While this might feel negligible, combined with over 45% growth of suburban residential property values in the same period, many homeowners face significantly higher tax bills than expected.[4]

Although Hennepin County’s industrial values are up $412.3 million (3.1%) year-over-year, but this growth has been negated by other commercial types (office) falling $805.2 million (2.7%) in value. The net effect on the NTC base is about $8 million, so of that $18.6 million of NTC redistributed since 2021, about 43% (or $8 million) of that change occurred in the most recent tax year.

Unfortunately, we are only at the beginning of this domino effect. Almost every office building will have to reset values on lower stabilized occupancy. For every $1 of net commercial value loss, residential must gain $2 in value to achieve the same tax base. As such, Hennepin County’s total Net Tax Capacity stagnated at 0.0% growth this past year.[5]

The values of Minneapolis’ biggest office towers dwarf almost every individual building in the state, and to the government, these towers pay the equivalent of over 1,500 single family homes’ taxes. As more and more office buildings face distress, the property tax base will continue to shift toward residential homeowners on the local level and to other commercial properties on the state level.

The maps below show the change in NTC for Residential Homestead, Commercial/Industrial, and Apartment buildings for municipalities in Hennepin County. In the City of Minneapolis, Residential Homestead and Apartment NTC grew 9% between 2021 and 2024; however, Commercial saw NTC decline by 1% due to falling office tower values. Consequently, for the city, homeowners and apartment landlords will foot the bill.

Of all NTC in Hennepin County, 27.7% of the NTC lives in the City of Minneapolis. For the county, this means less money coming from the city center and more from those cities where commercial property flourished. Outer ring suburbs have benefitted from new construction but don’t have the density to make up for urban property value losses. The first ring suburbs have more density, meaning they can’t benefit from development in the same way and therefore saw smaller growth.

The cost of working from home and diminishing office values is here to collect its debt. Minnesota’s double layer of state and local property taxes creates an environment where all property taxes rise to compensate for lost office value.

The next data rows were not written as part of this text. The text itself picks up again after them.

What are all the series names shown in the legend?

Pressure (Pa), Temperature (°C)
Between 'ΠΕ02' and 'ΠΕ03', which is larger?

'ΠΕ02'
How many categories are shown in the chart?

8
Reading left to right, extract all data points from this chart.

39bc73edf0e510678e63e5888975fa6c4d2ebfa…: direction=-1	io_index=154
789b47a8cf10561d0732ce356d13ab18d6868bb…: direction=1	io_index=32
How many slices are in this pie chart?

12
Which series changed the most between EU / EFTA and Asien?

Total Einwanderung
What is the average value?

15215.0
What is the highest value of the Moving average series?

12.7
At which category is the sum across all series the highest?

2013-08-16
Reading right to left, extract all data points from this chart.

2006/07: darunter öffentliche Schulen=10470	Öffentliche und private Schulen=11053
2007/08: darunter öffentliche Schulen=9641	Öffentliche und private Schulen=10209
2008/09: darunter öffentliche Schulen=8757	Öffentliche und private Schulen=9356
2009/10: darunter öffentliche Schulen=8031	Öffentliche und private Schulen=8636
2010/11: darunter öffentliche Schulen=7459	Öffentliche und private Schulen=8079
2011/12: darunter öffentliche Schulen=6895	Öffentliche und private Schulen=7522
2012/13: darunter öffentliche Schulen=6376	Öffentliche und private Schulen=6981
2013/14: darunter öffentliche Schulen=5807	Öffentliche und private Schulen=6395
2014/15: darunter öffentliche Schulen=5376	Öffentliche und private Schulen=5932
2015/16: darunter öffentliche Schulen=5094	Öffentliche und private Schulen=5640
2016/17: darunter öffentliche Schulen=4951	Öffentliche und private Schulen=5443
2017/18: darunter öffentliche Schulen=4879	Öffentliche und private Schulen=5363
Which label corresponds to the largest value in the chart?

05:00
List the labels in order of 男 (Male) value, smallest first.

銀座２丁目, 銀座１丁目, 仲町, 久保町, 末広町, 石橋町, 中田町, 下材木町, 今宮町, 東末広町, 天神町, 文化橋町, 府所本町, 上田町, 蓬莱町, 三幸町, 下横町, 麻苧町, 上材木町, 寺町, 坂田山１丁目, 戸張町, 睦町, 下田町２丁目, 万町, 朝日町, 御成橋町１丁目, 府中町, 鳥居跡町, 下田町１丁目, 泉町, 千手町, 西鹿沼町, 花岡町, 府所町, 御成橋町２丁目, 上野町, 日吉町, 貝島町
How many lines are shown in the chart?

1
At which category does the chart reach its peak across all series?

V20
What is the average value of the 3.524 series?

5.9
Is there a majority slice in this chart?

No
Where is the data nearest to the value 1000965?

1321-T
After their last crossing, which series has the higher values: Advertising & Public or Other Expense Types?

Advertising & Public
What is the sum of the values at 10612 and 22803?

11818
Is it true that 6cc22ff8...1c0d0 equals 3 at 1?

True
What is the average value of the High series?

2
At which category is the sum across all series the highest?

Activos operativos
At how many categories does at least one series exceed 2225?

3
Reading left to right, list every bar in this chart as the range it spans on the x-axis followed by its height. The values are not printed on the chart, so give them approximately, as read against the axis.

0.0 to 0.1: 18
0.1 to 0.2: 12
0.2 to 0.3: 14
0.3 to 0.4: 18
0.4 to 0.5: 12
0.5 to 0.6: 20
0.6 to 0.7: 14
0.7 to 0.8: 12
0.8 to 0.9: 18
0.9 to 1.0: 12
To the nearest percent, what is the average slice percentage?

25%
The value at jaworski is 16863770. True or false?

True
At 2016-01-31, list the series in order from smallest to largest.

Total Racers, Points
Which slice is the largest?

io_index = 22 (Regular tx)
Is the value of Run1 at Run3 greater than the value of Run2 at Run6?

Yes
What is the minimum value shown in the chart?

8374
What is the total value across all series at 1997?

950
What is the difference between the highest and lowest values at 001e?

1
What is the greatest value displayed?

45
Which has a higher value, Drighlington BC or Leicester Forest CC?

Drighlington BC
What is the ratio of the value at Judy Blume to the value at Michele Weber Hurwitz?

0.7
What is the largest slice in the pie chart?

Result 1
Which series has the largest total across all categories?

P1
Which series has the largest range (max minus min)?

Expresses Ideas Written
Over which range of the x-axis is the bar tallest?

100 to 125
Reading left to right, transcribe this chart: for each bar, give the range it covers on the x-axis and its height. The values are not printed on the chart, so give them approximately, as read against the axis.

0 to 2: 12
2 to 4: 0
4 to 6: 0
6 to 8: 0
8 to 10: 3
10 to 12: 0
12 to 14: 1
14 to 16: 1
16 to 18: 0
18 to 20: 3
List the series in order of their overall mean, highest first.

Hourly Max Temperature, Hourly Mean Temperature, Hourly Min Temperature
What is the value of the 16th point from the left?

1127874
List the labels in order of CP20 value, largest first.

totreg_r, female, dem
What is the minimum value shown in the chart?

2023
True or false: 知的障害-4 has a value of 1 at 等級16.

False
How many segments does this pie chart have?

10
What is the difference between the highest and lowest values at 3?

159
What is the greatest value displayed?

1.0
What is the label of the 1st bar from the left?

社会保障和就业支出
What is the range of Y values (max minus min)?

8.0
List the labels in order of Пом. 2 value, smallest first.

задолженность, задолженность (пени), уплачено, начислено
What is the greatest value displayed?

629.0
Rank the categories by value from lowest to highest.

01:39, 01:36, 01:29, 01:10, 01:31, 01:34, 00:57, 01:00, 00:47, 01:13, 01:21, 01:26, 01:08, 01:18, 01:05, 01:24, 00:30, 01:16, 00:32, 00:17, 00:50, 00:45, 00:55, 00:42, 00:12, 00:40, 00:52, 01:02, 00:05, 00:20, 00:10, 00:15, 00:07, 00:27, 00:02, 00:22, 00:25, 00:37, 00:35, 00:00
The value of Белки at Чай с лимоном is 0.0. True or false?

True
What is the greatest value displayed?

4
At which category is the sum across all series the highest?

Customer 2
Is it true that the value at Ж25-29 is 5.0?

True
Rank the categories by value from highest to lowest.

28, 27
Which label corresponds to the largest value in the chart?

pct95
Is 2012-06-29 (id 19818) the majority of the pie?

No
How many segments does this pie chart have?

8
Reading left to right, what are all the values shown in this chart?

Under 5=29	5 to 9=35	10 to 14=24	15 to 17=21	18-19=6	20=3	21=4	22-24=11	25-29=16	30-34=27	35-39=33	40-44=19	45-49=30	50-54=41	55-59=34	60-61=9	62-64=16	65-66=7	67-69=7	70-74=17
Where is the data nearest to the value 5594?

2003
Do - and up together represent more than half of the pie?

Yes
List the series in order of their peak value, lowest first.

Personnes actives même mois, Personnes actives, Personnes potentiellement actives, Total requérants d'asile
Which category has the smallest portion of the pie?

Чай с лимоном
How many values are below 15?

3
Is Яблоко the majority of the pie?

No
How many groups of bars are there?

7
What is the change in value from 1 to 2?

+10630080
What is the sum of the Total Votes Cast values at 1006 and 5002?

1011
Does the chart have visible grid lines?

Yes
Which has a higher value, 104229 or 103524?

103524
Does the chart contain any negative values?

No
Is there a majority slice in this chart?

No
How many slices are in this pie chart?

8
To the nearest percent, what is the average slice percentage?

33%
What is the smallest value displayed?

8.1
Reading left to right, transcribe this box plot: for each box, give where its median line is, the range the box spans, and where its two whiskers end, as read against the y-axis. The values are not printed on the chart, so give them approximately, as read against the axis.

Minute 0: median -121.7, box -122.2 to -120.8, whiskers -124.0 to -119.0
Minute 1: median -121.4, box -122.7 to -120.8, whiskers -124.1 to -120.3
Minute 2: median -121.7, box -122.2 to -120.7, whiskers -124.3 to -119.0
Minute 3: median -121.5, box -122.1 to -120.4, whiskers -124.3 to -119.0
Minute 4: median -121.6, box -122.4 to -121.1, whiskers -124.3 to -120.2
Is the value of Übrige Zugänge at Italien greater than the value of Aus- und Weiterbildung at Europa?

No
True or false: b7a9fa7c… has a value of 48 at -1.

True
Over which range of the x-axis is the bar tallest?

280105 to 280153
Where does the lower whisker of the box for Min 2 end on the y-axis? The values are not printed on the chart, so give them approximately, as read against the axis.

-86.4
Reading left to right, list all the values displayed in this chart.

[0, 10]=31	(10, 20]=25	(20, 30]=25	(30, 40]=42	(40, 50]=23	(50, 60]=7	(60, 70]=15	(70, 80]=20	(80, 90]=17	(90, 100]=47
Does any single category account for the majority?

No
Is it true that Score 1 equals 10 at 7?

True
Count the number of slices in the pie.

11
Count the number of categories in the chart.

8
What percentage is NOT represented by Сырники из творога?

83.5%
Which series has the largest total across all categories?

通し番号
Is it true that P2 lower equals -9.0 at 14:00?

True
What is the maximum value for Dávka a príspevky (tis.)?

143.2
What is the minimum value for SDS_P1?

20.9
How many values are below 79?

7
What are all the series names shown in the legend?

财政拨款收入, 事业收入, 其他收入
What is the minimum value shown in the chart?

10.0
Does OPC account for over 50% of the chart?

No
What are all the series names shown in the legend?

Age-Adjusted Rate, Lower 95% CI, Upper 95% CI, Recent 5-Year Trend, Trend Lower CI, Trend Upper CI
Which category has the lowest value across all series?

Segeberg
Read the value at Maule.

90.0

On the state level, the tax burden is being redistributed onto other commercial properties, driving retail, industrial, and well-performing office taxes up. On the local levels, the tax burden is shifting onto suburban residential homeowners. Hennepin County will experience the most significant impact on property taxes from office valuations, given that the majority of the state’s office inventory is located here. However, this trend is evident across all counties in the Twin Cities metro.

[1] https://www.revenue.state.mn.us/state-general-property-tax

[2] Most taxable property classes use a progressive classing system, meaning that a property is usually classed at a lower rate for a portion of its value. For example, residential homesteads are classed at 1% up to $500,000 and at 1.25% on all value over that $500,000.